[TEXT BLOCK]:
How To Have What You Want Before You Need It

Aram Taghavi
The Startup
Published in
6 min readDec 26, 2017

You’ve been there before, something you need from someone to get what you want.

The moment you’re in that position, what you need won’t happen.

The girl who wants a mate so bad she’s oozing with insecurity.

The employee who wants his manager’s approval so he kowtows for a promotion.

The girl’s mate goes with someone else and the manager promotes another.

Who do they go with? The person who already had.

But having comes from the inside, not outside — and you have to have on the inside first, to possess on the outside second.

This is counter intuitive because people who have internally, tend to also manifest what they want externally —or are often privileged enough to come from a place of both.

Rest assured, wherever it comes from and from how far back (family and upbringing) — one comes before the other.

This is the natural law of attraction — the other girl and employee who won the man and got the promotion already had everything they needed and were worthy of receiving.

Turns out, the girl (who lost) isn’t looking for a mate, she’s looking for security. She just doesn’t know she can have it now.

Turns out the employee wasn’t looking for a promotion, but self esteem that comes from the pride of his father’s approval — it’s sad he doesn’t know that he can have that self-esteem now.

I Found Myself Enjoying Giving To a Friend of Mine

I couldn’t put my finger on it but I kept giving to a friend of mine.

Nothing material but the things this particular friend needed — contacts, advice, business support.

They’re starting a business and don’t have a lot of money. I am not lovers with this friend in case you’re wondering. This friend may appear to many to be struggling given they’re a first generation immigrant here in the US, working hard to make it.

But this friend is voracious. This friend has so much inside and you can feel it. The voracious posts of abundance on Instagram. The self care through nurturing and putting themselves first in a way that’s loving to themselves and everyone around them.

[WORK TASK 1]: In the essay about having what you want, condense the paragraph beginning "They’re starting a business" into two shorter sentences that keep its main facts.
[WORK TASK 2]: Carry the essay about having what you want forward from its last paragraph, in the same voice.

[EXTRACTED MATERIAL]:
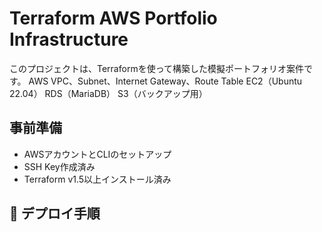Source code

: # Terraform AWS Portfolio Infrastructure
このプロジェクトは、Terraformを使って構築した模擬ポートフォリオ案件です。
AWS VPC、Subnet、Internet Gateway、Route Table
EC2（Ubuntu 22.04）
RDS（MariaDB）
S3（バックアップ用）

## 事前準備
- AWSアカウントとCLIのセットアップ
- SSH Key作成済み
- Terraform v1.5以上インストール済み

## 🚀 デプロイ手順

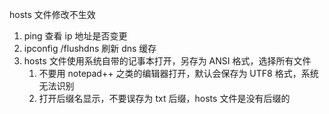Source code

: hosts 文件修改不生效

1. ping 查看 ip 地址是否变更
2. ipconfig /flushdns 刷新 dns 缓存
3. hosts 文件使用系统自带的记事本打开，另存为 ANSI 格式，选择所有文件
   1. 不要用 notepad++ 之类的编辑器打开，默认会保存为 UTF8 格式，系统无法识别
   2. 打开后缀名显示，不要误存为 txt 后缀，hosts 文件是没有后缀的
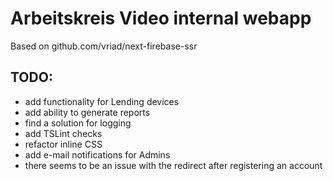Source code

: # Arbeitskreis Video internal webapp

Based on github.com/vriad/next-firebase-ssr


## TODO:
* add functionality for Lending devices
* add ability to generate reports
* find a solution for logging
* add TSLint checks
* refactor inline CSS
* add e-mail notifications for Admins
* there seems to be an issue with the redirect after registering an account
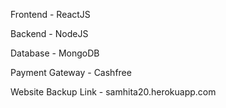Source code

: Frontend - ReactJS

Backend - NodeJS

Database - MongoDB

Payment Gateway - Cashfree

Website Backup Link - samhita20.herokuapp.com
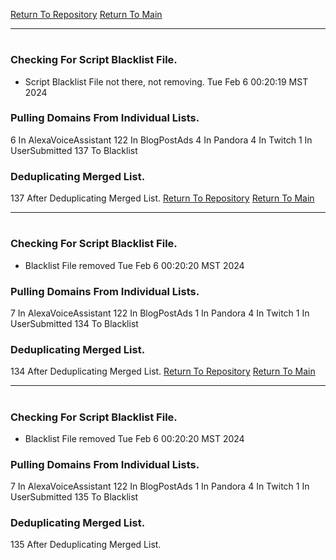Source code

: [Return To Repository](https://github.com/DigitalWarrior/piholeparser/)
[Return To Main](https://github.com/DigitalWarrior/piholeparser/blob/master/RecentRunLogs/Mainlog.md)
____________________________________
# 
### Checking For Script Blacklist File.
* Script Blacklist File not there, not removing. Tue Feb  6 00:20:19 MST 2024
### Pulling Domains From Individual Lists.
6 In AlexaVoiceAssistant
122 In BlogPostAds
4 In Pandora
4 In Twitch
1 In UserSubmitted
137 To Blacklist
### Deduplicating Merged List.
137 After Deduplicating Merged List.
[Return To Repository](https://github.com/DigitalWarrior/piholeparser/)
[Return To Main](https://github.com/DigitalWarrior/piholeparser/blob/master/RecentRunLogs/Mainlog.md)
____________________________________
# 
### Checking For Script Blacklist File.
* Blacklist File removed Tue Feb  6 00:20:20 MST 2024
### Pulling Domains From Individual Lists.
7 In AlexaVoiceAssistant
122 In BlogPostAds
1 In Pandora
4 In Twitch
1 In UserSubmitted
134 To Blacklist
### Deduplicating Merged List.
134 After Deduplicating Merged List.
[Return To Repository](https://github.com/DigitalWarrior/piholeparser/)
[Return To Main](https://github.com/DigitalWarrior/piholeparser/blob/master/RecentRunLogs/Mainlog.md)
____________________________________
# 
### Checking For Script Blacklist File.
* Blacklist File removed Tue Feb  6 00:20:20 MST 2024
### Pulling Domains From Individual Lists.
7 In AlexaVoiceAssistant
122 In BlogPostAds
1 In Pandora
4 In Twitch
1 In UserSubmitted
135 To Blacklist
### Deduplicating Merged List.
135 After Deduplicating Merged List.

[ANSWER SPACE 1]: The friend is starting a business with little money and is not the writer's romantic partner. As a first-generation immigrant working hard to make it in the US, this friend may look to many like someone who is struggling.

[ANSWER SPACE 2]:
I know for a fact this friend barely scrapes by financially, but this friend is so far from what you’d consider broke or poor. In fact, this friend possesses so much more wealth than many of the millionaires I know.

Therefore this friend is worthy, and already “successful”. This friend already possesses so much and has everything they need.

I find myself naturally loving this friend. With no expectation or possession attached.

Their days are filled with health and wealth — output filled with creativity and living voraciously at 100 miles per hour every day.

This friend is going to be a billionaire though they don’t even care if they become it — which is how I know they will.

That’s how you know this friend already possesses what they need.

This friend has people giving to them without asking.

An opportunity to live in an amazing apartment presented itself and corporate sponsors line up to support this friend.

What else could you want in life? Eating, sleeping and waking up. That’s all the wealth this friend ever needs and it’s very evident yet this yearning makes this friend work voraciously and I know this friend will change the world.

That’s the appreciation and abundance this friend sees in the world and therefore has before needing it from anyone or any “thing”.

Don’t Perceive What’s Lacking

If you do, it means you don’t have. Always see what’s there not what isn’t.

This is critical.

I have another friend who sees what’s constantly missing.

The “stressful” white-collar job, the dramatic days. The story creation of what’s not perfect.

This friend is perfect and great, but doesn’t know it yet.

I told this friend that they have everything they need, and they didn’t believe me. They told me they want to be married and have kids and are missing that.

I told them that’s not what they want, rather, they want security, survival and approval of others, which is what creates the lack and something they can have now.

They are programmed to believe marriage and kids will bring them those things though if they do get married and have kids — they’ll be in for a rude awakening to realize it isn’t.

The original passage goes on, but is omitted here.